Check each line of the data for "demonstrates", and copy the ones that have it.

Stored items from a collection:
________________
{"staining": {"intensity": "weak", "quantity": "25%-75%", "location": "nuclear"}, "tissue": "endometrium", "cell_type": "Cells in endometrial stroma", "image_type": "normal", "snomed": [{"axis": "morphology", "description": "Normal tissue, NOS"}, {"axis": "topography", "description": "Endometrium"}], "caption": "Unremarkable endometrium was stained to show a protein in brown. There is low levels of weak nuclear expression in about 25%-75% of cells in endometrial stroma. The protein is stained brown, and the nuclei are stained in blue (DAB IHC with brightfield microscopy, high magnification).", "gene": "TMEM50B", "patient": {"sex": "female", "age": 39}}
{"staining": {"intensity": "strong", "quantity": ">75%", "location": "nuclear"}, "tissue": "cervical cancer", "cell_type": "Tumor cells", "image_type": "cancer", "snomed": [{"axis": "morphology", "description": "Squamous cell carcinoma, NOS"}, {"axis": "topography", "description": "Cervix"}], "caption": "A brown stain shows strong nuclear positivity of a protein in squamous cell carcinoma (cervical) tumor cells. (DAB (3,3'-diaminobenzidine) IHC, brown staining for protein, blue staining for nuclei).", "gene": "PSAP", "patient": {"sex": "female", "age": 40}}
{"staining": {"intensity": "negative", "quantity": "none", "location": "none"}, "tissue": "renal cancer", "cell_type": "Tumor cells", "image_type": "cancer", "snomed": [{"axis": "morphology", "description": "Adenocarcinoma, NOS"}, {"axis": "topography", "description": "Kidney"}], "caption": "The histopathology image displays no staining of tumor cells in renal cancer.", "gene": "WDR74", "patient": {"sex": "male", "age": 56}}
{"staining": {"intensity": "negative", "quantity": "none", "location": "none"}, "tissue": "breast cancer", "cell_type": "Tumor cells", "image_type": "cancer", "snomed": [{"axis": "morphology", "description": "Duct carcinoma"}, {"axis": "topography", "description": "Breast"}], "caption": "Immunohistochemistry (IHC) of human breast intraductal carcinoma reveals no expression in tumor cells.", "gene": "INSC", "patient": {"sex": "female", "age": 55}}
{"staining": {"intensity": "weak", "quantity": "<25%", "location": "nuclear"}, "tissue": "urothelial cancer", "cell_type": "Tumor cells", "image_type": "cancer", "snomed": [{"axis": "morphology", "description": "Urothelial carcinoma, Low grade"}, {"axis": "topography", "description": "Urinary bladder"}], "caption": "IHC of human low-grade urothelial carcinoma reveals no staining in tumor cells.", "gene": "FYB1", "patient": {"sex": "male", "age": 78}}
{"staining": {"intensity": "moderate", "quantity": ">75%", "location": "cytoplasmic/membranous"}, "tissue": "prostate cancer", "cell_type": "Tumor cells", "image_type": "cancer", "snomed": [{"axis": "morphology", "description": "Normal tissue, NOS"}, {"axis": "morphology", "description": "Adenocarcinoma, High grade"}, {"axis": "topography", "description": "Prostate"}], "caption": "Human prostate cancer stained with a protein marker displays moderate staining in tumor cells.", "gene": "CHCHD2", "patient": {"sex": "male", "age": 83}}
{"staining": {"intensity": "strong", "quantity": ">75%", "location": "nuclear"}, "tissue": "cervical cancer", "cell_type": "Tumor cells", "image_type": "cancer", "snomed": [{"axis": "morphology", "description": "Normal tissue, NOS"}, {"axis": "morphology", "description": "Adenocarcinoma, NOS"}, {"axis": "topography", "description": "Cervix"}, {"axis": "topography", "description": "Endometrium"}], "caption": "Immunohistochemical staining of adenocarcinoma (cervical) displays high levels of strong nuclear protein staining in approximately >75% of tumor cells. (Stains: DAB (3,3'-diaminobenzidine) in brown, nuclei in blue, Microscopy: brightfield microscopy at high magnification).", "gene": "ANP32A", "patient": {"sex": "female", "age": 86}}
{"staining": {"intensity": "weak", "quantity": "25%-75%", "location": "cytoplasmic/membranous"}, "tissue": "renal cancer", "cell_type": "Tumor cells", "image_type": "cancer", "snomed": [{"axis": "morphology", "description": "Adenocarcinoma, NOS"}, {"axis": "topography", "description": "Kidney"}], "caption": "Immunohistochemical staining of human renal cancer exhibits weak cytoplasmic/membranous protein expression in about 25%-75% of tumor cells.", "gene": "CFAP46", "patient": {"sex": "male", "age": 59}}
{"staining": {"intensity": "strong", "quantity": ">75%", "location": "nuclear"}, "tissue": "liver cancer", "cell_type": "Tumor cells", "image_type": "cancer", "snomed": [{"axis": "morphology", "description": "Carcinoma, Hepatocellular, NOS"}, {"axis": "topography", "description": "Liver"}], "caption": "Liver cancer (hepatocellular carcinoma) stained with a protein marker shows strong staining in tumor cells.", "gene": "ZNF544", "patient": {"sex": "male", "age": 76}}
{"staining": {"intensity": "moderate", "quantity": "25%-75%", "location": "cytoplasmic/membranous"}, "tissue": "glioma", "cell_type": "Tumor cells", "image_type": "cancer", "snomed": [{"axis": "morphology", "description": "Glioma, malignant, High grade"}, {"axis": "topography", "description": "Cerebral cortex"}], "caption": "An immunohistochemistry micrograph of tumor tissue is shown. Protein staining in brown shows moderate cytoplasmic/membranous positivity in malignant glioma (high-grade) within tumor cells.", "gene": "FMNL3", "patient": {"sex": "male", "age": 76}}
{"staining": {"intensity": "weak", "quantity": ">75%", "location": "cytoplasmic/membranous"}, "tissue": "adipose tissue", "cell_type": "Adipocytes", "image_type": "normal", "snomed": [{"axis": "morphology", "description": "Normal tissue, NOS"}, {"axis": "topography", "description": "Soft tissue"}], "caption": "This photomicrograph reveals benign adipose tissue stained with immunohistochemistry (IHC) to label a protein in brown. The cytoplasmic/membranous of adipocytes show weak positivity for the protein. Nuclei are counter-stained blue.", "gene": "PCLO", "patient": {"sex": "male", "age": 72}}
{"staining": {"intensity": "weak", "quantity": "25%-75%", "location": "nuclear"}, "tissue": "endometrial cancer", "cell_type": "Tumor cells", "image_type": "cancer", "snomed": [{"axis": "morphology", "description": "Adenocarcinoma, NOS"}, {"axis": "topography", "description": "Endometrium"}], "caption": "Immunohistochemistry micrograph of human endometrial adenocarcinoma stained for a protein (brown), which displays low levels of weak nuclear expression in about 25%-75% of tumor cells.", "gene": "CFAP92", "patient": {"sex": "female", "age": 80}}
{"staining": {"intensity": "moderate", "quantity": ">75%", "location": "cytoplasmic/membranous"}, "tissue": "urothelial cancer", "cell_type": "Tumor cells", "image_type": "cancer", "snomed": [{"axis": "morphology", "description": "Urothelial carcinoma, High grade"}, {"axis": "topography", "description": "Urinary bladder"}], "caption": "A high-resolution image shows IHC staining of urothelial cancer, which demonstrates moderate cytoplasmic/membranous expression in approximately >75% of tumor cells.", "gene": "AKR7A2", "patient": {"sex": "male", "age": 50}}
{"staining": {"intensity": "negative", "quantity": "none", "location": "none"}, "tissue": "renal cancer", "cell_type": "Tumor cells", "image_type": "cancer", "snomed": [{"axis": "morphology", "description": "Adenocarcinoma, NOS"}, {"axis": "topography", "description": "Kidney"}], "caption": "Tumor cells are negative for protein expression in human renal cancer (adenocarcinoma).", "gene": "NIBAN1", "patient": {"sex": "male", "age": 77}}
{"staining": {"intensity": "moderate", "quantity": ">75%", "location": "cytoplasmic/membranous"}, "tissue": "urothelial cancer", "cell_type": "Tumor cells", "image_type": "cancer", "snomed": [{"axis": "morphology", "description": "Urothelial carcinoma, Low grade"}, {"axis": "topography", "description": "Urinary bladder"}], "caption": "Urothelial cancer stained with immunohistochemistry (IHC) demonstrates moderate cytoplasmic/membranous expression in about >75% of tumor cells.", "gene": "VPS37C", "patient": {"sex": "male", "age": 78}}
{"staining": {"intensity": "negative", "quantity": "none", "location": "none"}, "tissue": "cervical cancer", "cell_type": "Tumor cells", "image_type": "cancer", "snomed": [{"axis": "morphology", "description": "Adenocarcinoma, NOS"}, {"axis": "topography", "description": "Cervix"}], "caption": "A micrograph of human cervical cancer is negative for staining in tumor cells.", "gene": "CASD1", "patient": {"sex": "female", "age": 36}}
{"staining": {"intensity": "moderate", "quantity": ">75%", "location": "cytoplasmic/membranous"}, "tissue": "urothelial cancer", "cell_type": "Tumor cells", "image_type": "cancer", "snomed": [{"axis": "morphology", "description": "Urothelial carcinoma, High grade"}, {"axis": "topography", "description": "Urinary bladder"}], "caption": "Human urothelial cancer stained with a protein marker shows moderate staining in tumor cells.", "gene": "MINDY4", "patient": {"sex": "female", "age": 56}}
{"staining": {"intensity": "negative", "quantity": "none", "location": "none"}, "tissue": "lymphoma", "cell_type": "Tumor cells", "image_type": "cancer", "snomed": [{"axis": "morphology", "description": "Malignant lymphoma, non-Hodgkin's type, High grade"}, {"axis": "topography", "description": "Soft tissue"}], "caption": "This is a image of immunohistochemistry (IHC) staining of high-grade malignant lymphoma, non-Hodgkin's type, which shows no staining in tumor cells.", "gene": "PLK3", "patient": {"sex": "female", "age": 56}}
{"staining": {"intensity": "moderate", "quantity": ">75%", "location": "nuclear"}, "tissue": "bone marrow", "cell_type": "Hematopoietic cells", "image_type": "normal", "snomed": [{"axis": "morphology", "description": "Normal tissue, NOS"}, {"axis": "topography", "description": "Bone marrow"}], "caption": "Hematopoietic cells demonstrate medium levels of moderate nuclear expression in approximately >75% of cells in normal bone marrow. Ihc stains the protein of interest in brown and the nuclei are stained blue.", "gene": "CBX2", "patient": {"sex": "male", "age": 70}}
________________
ANSWER TO THE EXERCISE:
{"staining": {"intensity": "moderate", "quantity": ">75%", "location": "cytoplasmic/membranous"}, "tissue": "urothelial cancer", "cell_type": "Tumor cells", "image_type": "cancer", "snomed": [{"axis": "morphology", "description": "Urothelial carcinoma, High grade"}, {"axis": "topography", "description": "Urinary bladder"}], "caption": "A high-resolution image shows IHC staining of urothelial cancer, which demonstrates moderate cytoplasmic/membranous expression in approximately >75% of tumor cells.", "gene": "AKR7A2", "patient": {"sex": "male", "age": 50}}
{"staining": {"intensity": "moderate", "quantity": ">75%", "location": "cytoplasmic/membranous"}, "tissue": "urothelial cancer", "cell_type": "Tumor cells", "image_type": "cancer", "snomed": [{"axis": "morphology", "description": "Urothelial carcinoma, Low grade"}, {"axis": "topography", "description": "Urinary bladder"}], "caption": "Urothelial cancer stained with immunohistochemistry (IHC) demonstrates moderate cytoplasmic/membranous expression in about >75% of tumor cells.", "gene": "VPS37C", "patient": {"sex": "male", "age": 78}}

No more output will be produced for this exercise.